2016 nimmt er an der interdisziplinären Ausstellung Soulèvements in der Galerie Jeu de Paume in Paris teil. Das Jahr ist insbesondere von einer Einladung der Französischen Botschaft in Afghanistan zum 15. Jahrestag der Zerstörung der Buddha-Statuen von Bamiyan durch die Taliban geprägt. In Zusammenarbeit mit dem Unternehmen ICONEM, das auf Archäologie in Konfliktzonen spezialisiert ist, stellt er eine Mission auf die Beine. Mithilfe von Drohnen scannt er den kompletten Felsen von Bamiyan und stellt die Bilder der internationalen Wissenschaftsgemeinde frei zur Verfügung. Mit einem hochpräzisen Gerät fertigt er einen „fotografischen Abdruck“ des Ortes an, an dem die Monumentalwerke vor rund 1.600 Jahren in den Fels gehauen wurden.
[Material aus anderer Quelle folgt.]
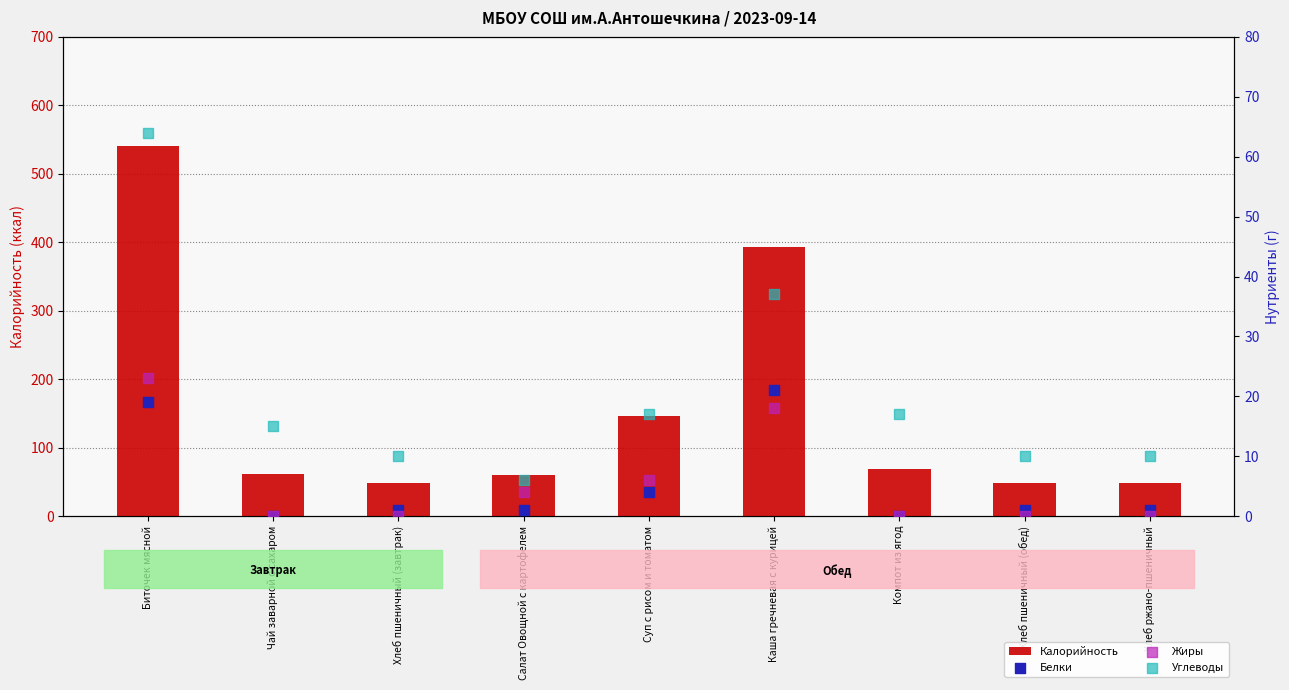

Which series has the largest total across all categories?

Калорийность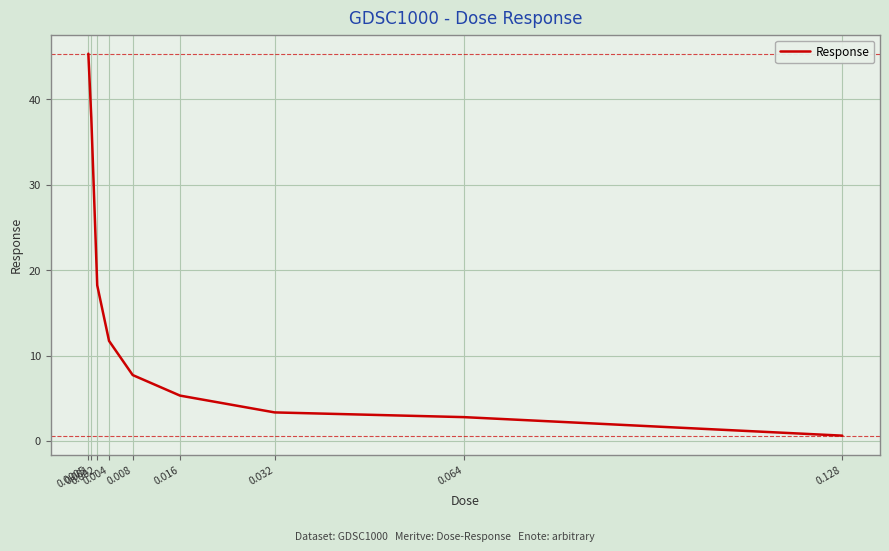

What is the difference between the maximum and minimum values?

44.7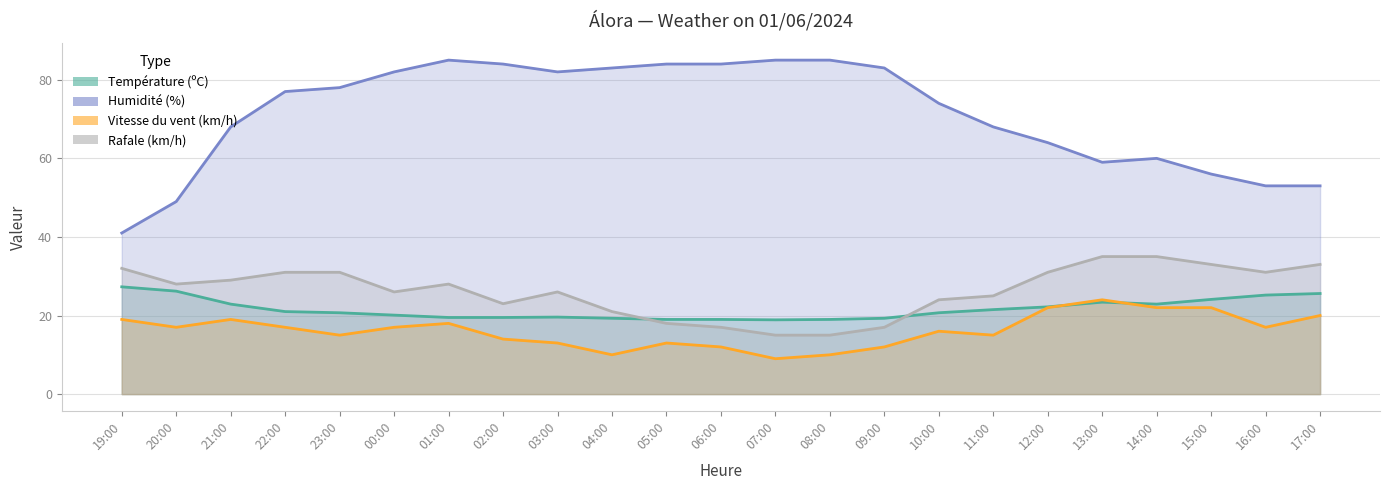

What is the sum of all Rafale (km/h) values?

604.0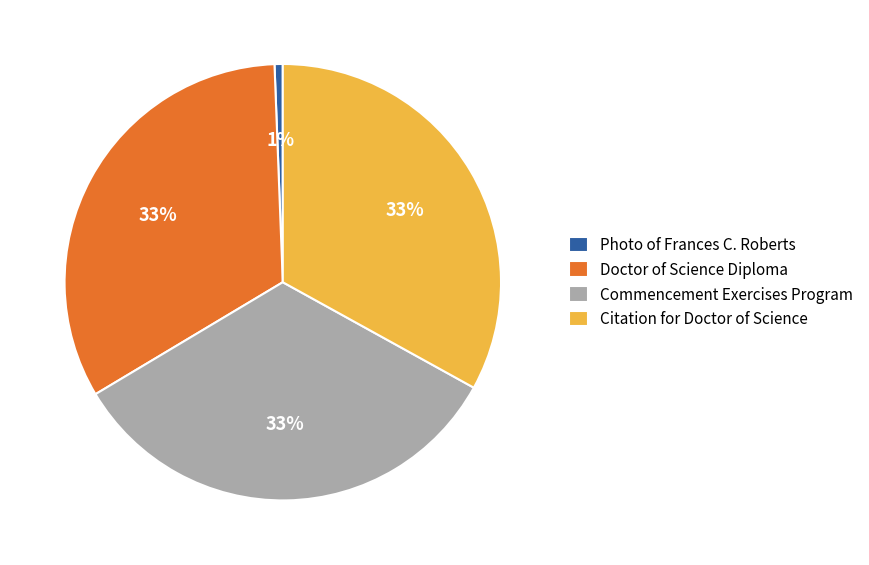

Count the number of slices in the pie.

4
2019 widmet ihm die Galerie Éric Dupont eine Einzelausstellung, Trois arbres. Durch seine Arbeit rund um Birkenrinden aus dem Krematorium V von Auschwitz-Birkenau, um einen verstrahlten Kirschbaum aus Hiroshima und steinerne Bäume des Lebens der armenischen „Chatschkar“ versucht sich Pascal Convert mittels einer familiären, kulturellen und historischen Archäologie vorzustellen, was in unserer jüngsten Geschichte Zerstörung überlebt hat.